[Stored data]
┄┄┄┄┄┄┄┄┄┄

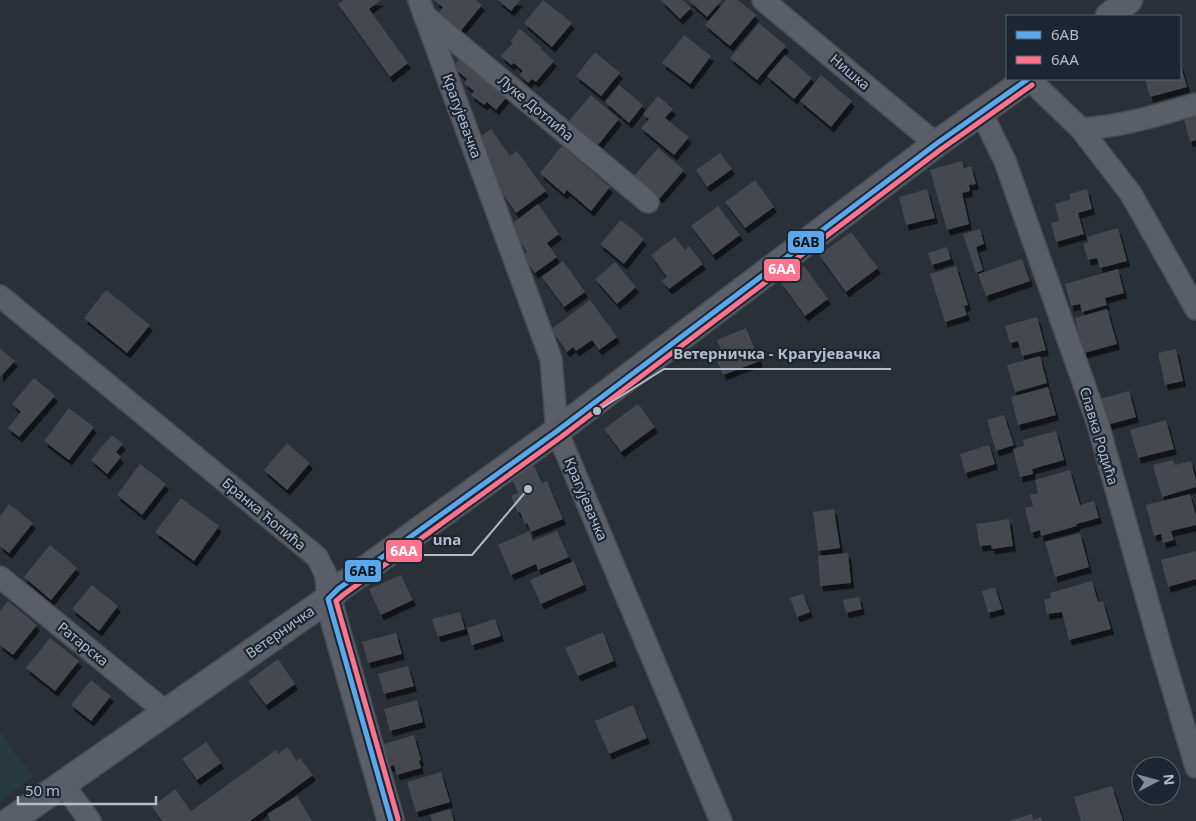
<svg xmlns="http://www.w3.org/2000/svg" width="1196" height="821" font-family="'Noto Sans',sans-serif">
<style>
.green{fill:#273a3e}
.building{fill:#444950;filter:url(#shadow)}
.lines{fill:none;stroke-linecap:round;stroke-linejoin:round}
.minor-casing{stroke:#484c53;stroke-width:24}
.tertiary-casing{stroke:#484c53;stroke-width:29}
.minor{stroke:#5a5e66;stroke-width:21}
.tertiary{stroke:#5a5e66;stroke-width:26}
.bus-1-casing{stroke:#1d2633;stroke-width:9}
.bus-2-casing{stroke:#1d2633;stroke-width:9}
.bus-1{stroke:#5aa8eb;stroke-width:5}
.bus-2{stroke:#fc738d;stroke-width:5}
.labels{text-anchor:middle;stroke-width:4.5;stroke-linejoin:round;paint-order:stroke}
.street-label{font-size:14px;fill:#b4bcc9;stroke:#1d2633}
.leader{fill:none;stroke:#b4bcc9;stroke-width:2}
.callout-dot{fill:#b4bcc9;stroke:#1d2633;stroke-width:2}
.callout-label{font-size:15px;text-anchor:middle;font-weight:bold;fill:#b4bcc9;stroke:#1d2633;stroke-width:4.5;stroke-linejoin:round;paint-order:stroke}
.line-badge{stroke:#1d2633;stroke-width:2}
.badge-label{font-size:14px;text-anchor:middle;font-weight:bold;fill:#fff}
.pale-badge-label{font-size:14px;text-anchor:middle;font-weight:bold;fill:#111}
</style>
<defs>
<filter id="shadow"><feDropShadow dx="3" dy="5.5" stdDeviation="0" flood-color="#0009"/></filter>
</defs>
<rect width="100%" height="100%" fill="#2a3038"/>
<path class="green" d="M0,733L33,776L0,802Z"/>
<path class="building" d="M344,0H381L369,9L408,63L390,77L338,4Z
M434,0H476L482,5L459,33L437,15L443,7Z
M498,0H520L511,11Z
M543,0L572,23L552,47L524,23Z
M661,0H683L691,8L680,19Z
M688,0H722L707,17Z
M726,0H738L756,15L730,46L705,25Z
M759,23L786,46L757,80L730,58Z
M520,29L542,48L541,49L554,61L536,82L532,79L528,83L520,75L523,71L514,63L511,65L501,56L513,43L510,41Z
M684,35L711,56L690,84L662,63Z
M595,52L620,73L601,96L576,76Z
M463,54L509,94L496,110L487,102L484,105L471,95L474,91L464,83L467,79L453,67Z
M785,55L812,78L794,99L767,76Z
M1180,63L1187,87L1150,97L1145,79H1180Z
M821,75L852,101L831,127L800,101Z
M619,85L643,105L629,123L605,102Z
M591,95L619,119L598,145L569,121Z
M658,96L673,109L665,118L689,137L674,155L641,128L649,119L643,114Z
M1196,112V140L1190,142L1183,115Z
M491,129L510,156L517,151L546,191L516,213L490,176L488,167L491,165L474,141Z
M562,146L610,187L591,211L567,190L564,194L540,173Z
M658,148L684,170L660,198L634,176Z
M720,153L732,169L707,187L696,170Z
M962,161L964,168L971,166L976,184L969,185L970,191L962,193L969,224L947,230L930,170Z
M755,180L774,207L745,228L725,202Z
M927,189L935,218L906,225L899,197Z
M1087,189L1092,209L1078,213L1084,234L1056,242L1051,223L1059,221L1055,204L1071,199L1069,194Z
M538,204L559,234L547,243L557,257L535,273L522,255L527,252L509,226Z
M718,206L740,235L713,255L691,226Z
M621,220L644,239L624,264L600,244Z
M1118,228L1127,261L1100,268L1097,258L1088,260L1083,244L1088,242L1087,237Z
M980,229L984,244L976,247L983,270L976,273L963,234Z
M851,232L878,268L846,292L819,255Z
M675,237L685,250L689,246L703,264L669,289L662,281L667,277L651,255Z
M947,247L951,259L932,265L928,253Z
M1022,259L1030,281L986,296L978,274Z
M563,261L585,292L564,307L542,277Z
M615,262L636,287L617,304L595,279Z
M804,266L828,299L805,316L781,283Z
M956,266L968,305L964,306L967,315L945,322L930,274Z
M1118,269L1124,293L1105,298L1107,305L1082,312L1080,304L1071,306L1065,284Z
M106,290L150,325L127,353L84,318Z
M590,300L617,337L599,350L592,340L576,351L573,347L567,352L551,329Z
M1107,309L1117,344L1084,353L1075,318Z
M1037,317L1046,350L1022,356L1018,341L1010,343L1005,326Z
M746,328L760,361L723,375L716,358L723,356L717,340Z
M0,348L15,361L0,377Z
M1176,349L1183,381L1165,385L1158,353Z
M1040,356L1047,383L1015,392L1007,365Z
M34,378L55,396L19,437L8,428L21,412L12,404Z
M1048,387L1056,415L1018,425L1011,397Z
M1129,391L1136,417L1103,426L1096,400Z
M638,404L655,427L621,452L604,429Z
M69,408L94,427L69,460L44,441Z
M1004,415L1014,445L996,451L987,420Z
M1166,420L1174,449L1138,458L1130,430Z
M1056,431L1064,460L1032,469L1033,474L1020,477L1013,449L1024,446L1023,440Z
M112,435L123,444L116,452L121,457L107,474L91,460Z
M287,443L310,463L287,490L264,470Z
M989,445L995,464L965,473L960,454Z
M1173,460L1175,465L1191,461L1196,480V487L1162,497L1153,465Z
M140,464L166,484L142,515L117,495Z
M534,466L542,483L547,481L563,519L531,532L527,523L525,524L520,512L518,513L511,496L518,493L511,476Z
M1070,470L1080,505L1094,501L1099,518L1076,524L1077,526L1041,536L1040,530L1031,533L1025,508L1033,506L1030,495L1038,493L1035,480Z
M1190,494L1196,516V525L1171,531L1174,540L1163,543L1161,534L1154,536L1146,505Z
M181,498L219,526L194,561L155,532Z
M9,504L33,523L9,553L0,546V516Z
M834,509L840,548L818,551L813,512Z
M1009,519L1013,546L992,549L991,545L980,546L976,524Z
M529,531L533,541L557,531L569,557L538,570L536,564L511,575L498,545Z
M1080,533L1089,567L1055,577L1045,542Z
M50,545L77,568L51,600L24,577Z
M1196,551V579L1168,587L1161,560Z
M848,553L851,583L820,586L818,556Z
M574,561L584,585L541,604L530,580Z
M401,575L413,600L381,615L369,589Z
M1092,581L1098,602L1103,601L1111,629L1069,640L1062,612L1047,614L1044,600L1051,598L1050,593Z
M92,585L118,606L99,631L72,609Z
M995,587L1002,609L988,613L982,591Z
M803,594L810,612L797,617L790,598Z
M859,597L862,609L846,613L843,600Z
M8,601L37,625L13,655L0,645V611Z
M460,612L465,629L438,637L432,619Z
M495,619L501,636L472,645L467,628Z
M603,632L614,661L578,676L565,648Z
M396,633L402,654L368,663L362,642Z
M50,638L79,661L55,691L26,668Z
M278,659L295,684L266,705L248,681Z
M408,666L414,686L384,694L378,674Z
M91,680L111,696L91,721L71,705Z
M417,700L423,722L390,731L384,709Z
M633,705L647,738L609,754L595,721Z
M414,735L421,760L419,761L421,768L397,775L394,765L388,767L381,745Z
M206,742L221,763L197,780L182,759Z
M287,747L297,761L300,758L313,775L250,821H162L152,807L175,789L191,811L276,750L278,754Z
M441,772L450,802L416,812L407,782Z
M1112,786L1123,821H1081L1074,797Z
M297,796L312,821H271L267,814Z
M450,809L454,821H432L430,815Z
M1032,814L1033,820L1041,817L1042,821H1009Z"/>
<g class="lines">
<defs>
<path id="minor" d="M419,0L551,359L557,431L721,821
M763,0L936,144
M424,15L648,202
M1029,79L1081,129L1131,194L1196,309
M981,112L1005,161L1097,421L1161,649L1196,767
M1081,129C1121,127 1158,115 1196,104
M0,296L317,557L326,575L328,599
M0,577L166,712
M63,784L90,821"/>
<path id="tertiary" d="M1109,16L1129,0
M328,599L391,821
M10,821L328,599L338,589L557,431L936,144L1028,79"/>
</defs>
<use href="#minor" class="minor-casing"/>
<use href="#tertiary" class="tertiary-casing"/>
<use href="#minor" class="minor"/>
<use href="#tertiary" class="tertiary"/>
<defs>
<path id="bus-1" d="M391,821L328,599L338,589L557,431L936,144L1028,79"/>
<path id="bus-2" d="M398,819L336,601L343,595L561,437L940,150L1032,85"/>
</defs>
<use href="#bus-1" class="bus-1-casing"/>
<use href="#bus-2" class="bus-2-casing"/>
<use href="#bus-1" class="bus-1"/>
<use href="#bus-2" class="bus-2"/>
</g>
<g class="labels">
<g class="street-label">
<text transform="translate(850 72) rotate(40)" y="5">Нишка</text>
<text transform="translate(536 108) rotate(40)" y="5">Луке Дотлића</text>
<text transform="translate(462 116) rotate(70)" y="5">Крагујевачка</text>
<text transform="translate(1099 436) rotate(73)" y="5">Славка Родића</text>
<text transform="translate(586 499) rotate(67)" y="5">Крагујевачка</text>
<text transform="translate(264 514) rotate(40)" y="5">Бранка Ћопића</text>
<text transform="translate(280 632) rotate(-35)" y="5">Ветерничка</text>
<text transform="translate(83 644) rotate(39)" y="5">Ратарска</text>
</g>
</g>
<path class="leader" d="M597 411L664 369H891M528 489L472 555H423"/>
<g class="callout-dot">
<circle cx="597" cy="411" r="5"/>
<circle cx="528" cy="489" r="5"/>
</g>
<g class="callout-label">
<text x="777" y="359">Ветерничка - Крагујевачка</text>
<text x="447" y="545">una</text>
</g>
<g class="line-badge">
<rect x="787" y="230" width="38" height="24" rx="5" fill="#5aa8eb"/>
<rect x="763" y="258" width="38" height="24" rx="5" fill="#fc738d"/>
<rect x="385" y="539" width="38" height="24" rx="5" fill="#fc738d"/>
<rect x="344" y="559" width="38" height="24" rx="5" fill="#5aa8eb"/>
</g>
<g class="badge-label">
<text x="782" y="274">6AA</text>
<text x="404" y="556">6AA</text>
</g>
<g class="pale-badge-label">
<text x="806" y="247">6AB</text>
<text x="363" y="576">6AB</text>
</g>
<rect x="1006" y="15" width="175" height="65" fill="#1d2633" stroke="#59626f"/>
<rect x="1016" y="31" width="25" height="8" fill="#5aa8eb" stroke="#59626f"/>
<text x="1051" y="40" font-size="15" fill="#b4bcc9">6AB</text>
<rect x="1016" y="56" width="25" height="8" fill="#fc738d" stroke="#59626f"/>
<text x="1051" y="65" font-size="15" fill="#b4bcc9">6AA</text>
<g transform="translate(1156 781) rotate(84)"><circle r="24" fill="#1d2633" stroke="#59626f"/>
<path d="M0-4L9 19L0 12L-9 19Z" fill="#848b96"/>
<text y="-8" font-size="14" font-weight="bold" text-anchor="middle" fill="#b4bcc9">N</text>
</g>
<path d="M18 796v8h138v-8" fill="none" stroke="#b4bcc9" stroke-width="2.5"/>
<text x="25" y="796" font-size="15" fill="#b4bcc9" stroke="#1d2633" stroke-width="4" paint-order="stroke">50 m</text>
</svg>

┄┄┄┄┄┄┄┄┄┄

From the entries above, select each line containing the string "lines".

.lines{fill:none;stroke-linecap:round;stroke-linejoin:round}
<g class="lines">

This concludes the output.